[Opening Data supplied section]

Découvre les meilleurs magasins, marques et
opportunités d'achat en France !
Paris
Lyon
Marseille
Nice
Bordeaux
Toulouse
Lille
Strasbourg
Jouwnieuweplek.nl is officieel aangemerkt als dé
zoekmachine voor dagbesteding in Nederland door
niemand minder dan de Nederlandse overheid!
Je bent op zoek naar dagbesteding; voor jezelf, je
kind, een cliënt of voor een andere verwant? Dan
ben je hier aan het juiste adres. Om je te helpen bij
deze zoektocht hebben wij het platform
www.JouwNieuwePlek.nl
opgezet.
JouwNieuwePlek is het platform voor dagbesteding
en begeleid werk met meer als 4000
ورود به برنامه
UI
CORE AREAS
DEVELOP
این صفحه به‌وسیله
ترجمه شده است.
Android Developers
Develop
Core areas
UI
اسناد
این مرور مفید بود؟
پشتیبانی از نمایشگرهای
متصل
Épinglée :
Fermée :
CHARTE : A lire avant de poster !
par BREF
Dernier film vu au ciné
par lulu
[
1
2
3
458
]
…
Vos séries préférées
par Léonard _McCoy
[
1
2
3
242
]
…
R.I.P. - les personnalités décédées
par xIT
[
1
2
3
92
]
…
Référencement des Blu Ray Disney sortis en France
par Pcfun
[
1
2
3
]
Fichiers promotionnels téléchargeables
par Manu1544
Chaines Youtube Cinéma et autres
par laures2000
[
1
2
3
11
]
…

[Closing Data supplied section]

What you need to do:
The output should match the records above exactly, line for line.

Solution to the exercise:
Découvre les meilleurs magasins, marques et
opportunités d'achat en France !
Paris
Lyon
Marseille
Nice
Bordeaux
Toulouse
Lille
Strasbourg
Jouwnieuweplek.nl is officieel aangemerkt als dé
zoekmachine voor dagbesteding in Nederland door
niemand minder dan de Nederlandse overheid!
Je bent op zoek naar dagbesteding; voor jezelf, je
kind, een cliënt of voor een andere verwant? Dan
ben je hier aan het juiste adres. Om je te helpen bij
deze zoektocht hebben wij het platform
www.JouwNieuwePlek.nl
opgezet.
JouwNieuwePlek is het platform voor dagbesteding
en begeleid werk met meer als 4000
ورود به برنامه
UI
CORE AREAS
DEVELOP
این صفحه به‌وسیله
ترجمه شده است.
Android Developers
Develop
Core areas
UI
اسناد
این مرور مفید بود؟
پشتیبانی از نمایشگرهای
متصل
Épinglée :
Fermée :
CHARTE : A lire avant de poster !
par BREF
Dernier film vu au ciné
par lulu
[
1
2
3
458
]
…
Vos séries préférées
par Léonard _McCoy
[
1
2
3
242
]
…
R.I.P. - les personnalités décédées
par xIT
[
1
2
3
92
]
…
Référencement des Blu Ray Disney sortis en France
par Pcfun
[
1
2
3
]
Fichiers promotionnels téléchargeables
par Manu1544
Chaines Youtube Cinéma et autres
par laures2000
[
1
2
3
11
]
…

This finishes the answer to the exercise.